I concur in the result reached in this case but not in all that is said in the controlling opinion.

Judge Roberds says that it is illogical and unjust to permit a recovery by the parents for the net cash value of the life of the deceased. Section 1453, Code of 1942, specifically provides that the jury in a death action may take into consideration "all the damages of every kind and character to the decedent and all damages of every kind to all parties interested in the suit." The plaintiffs are entitled to the damages which they have sustained which includes such items as loss of companionship, loss of contributions which they may reasonably expect to have received from the decedent, and medical, hospital and burial expenses.
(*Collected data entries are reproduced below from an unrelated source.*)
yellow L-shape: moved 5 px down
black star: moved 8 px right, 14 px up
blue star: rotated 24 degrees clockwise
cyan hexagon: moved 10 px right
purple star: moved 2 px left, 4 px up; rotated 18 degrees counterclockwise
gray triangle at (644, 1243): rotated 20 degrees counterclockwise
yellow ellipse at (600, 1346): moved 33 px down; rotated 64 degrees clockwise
Then, in addition, but without pyramiding the damages so as to obtain a double recovery, they are entitled to recover all damages of every kind to the decedent. The statute specifically fixes this, and it includes such items as pain and suffering of the decedent, and we have held in at least four cases that the present net cash value of the life of the deceased is one of the elements of damage to the decedent. The defendant has damaged the decedent to this extent and it is no more illogical and unjust to allow the parents recovery of this item than it is to allow them to inherit any other estate that the deceased may have left.

Lee, Kyle, Holmes, Arrington, Ethridge and Gillespie, JJ., concur.